## [Exercise set]
**A.** Answer these questions about the article on a family of volunteer firefighters:
(i) How long was the class McKenah took in March to become fire police?
(ii) Where does McKenah spend three nights a week?
(iii) What are the vast majority of the township's commercial structure fire calls?
**B.** Write the next few paragraphs of the article on a family of volunteer firefighters, picking up after its final sentence.

## [Page excerpt]

At 15, Aubree isn’t even old enough for the station’s junior firefighter program. But these days, with volunteer numbers near crisis level, fire chiefs are not inclined to turn anyone away.
“Since the Commonwealth is so reliant on the volunteer fire service, age isn’t the limiting factor many would think,” said Paul Vezzetti, spokesperson for the Office of the State Fire Commissioner. “There are many ways to serve.”
Sadrovitz decided she could take pictures of the station, fire scenes and community events to document on social media, and take on projects around the station. She gets her own protective equipment, he said, “so she could feel part of the team.”
Then McKenah started to feel left out.
“They’d always talk about the things they did, the people they talked to, characters at the station,” she said. “It just seemed interesting and fun, and I was like, why not give it a try?”
Not eager to run into burning buildings, she took her 16-hour class in March to become fire police, like her mom.
By day, Candi and Mark work for New Enterprise Stone and Lime; Candi as an office administrator in the heavy highway construction department and Mark as a heavy equipment operator on the quarry side. Their employer lets them clock out for fire calls. McKenah spends three nights a week at The Beauty Institute in Allentown.
They never know what a call might interrupt at home.
This summer, the family was about to go out one night. McKenah even was wearing a sundress and fancy sandals. But they got a call for a car accident with rescue, so Candi and McKenah put bright yellow vests over their nice clothes and headed out the door.
The chief told McKenah, “Well, you get the best-dressed award.”
In a township with many warehouses and distribution centers, there are many commercial structure fire calls. The vast majority are accidental fire alarms.
“Yet we have to live in the mindset ... You have to be fully prepared to have a blazing fire,” Candi said.
There’s a lighter side to this job, too. Mark and Candi chair the community outreach committee, which plans neighborhood events, fundraisers and blood drives. The family spends holidays on the fire truck: driving around and handing out candy during Halloween, eggs for Easter, and chocolate at Christmas with Santa on a wooden sleigh being towed by a utility truck.

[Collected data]
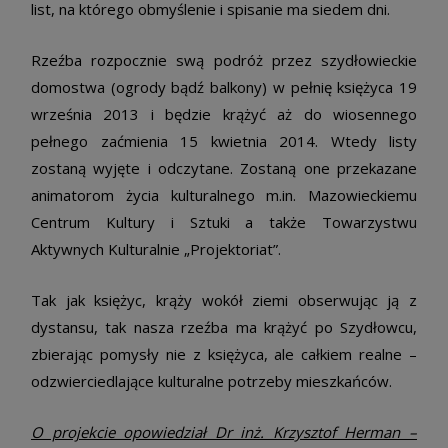
list, na którego obmyślenie i spisanie ma siedem dni.
Rzeźba rozpocznie swą podróż przez szydłowieckie
domostwa (ogrody bądź balkony) w pełnię księżyca 19
września 2013 i będzie krążyć aż do wiosennego
pełnego zaćmienia 15 kwietnia 2014. Wtedy listy
zostaną wyjęte i odczytane. Zostaną one przekazane
animatorom życia kulturalnego m.in. Mazowieckiemu
Centrum Kultury i Sztuki a także Towarzystwu
Aktywnych Kulturalnie „Projektoriat”.
Tak jak księżyc, krąży wokół ziemi obserwując ją z
dystansu, tak nasza rzeźba ma krążyć po Szydłowcu,
zbierając pomysły nie z księżyca, ale całkiem realne –
odzwierciedlające kulturalne potrzeby mieszkańców.
O projekcie opowiedział Dr inż. Krzysztof Herman –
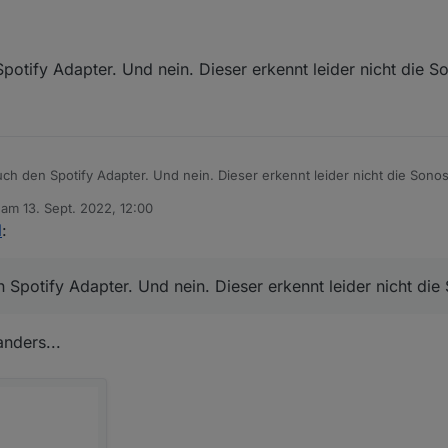
spotify Adapter?
onos Geräte bzw. auch Sonos Gruppierungen unter devices dargestellt
potify Adapter. Und nein. Dieser erkennt leider nicht die S
uch den Spotify Adapter. Und nein. Dieser erkennt leider nicht die Sono
b am
13. Sept. 2022, 12:00
editiert von
l
:
 Spotify Adapter. Und nein. Dieser erkennt leider nicht die
nders...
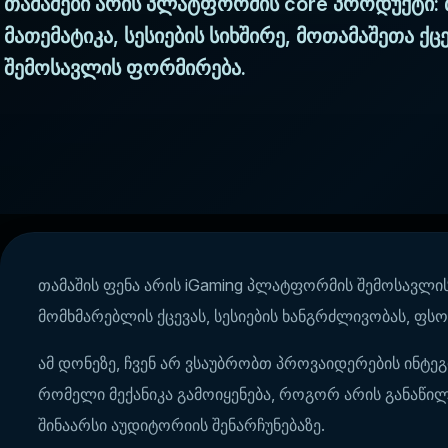
თამაშები არის პლატფორმის core პროდუქტი: 
მათემატიკა, სესიების სიხშირე, მოთამაშეთა ქც
შემოსავლის ფორმირება.
თამაშის ფენა არის iGaming პლატფორმის შემოსავლის მ
მომხმარებლის ქცევას, სესიების ხანგრძლივობას, ფსონ
ამ დონეზე, ჩვენ არ ვსაუბრობთ პროვაიდერების ინტე
რომელი მექანიკა გამოიყენება, როგორ არის განაწ
შინაარსი აუდიტორიის შენარჩუნებაზე.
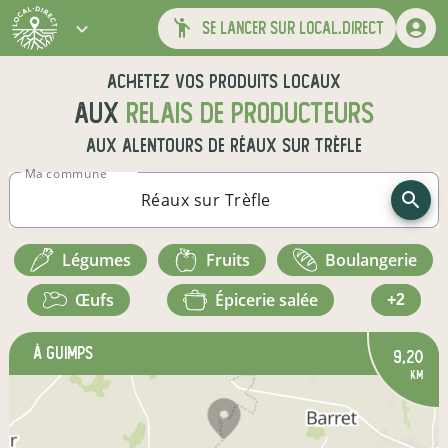
se lancer sur local.direct
Achetez vos produits locaux
aux
relais de producteurs
aux alentours de
Réaux sur Trèfle
Ma commune
légumes
fruits
boulangerie
œufs
épicerie salée
+2
à GUIMPS
9,20
km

## [Solved tasks]
**A.**
(i) 16 hours
(ii) At The Beauty Institute in Allentown
(iii) Accidental fire alarms

**B.**
Last August, instead of the traditional National Night Out, the fire stations paraded their trucks around the township with lights and sirens, as residents stood on sidewalks cheering with signs that thanked them for their service. While Candi and Aubree stopped at a light, they saw a little girl holding a poster that said she wanted to be a firefighter when she grows up.
Candi shouted out the window, telling her to never let anybody tell her she can’t because she’s a girl.
“We’re girls and we’re on the team!” Candi yelled.
The girl’s eyes lit up and she shouted, “I can be a firefighter!”
The Krause family — which is what everyone calls them, despite having other last names — were close-knit before volunteering together. Candi, the “shenanigans causer,” always finds some sort of activity for them to go to, whether it’s a barbecue festival or some concert.
“Some of the other guys come here to get away from the rest of their family,” Mark laughs. But not him.
Both he and Candi’s families have been here for generations. McKenah and Aubree are already arguing over who will inherit their grandmother’s house.
“Every family has a story,” a sign on their living room wall says. “Welcome to ours. The last names may not match, but the hearts certainly do.”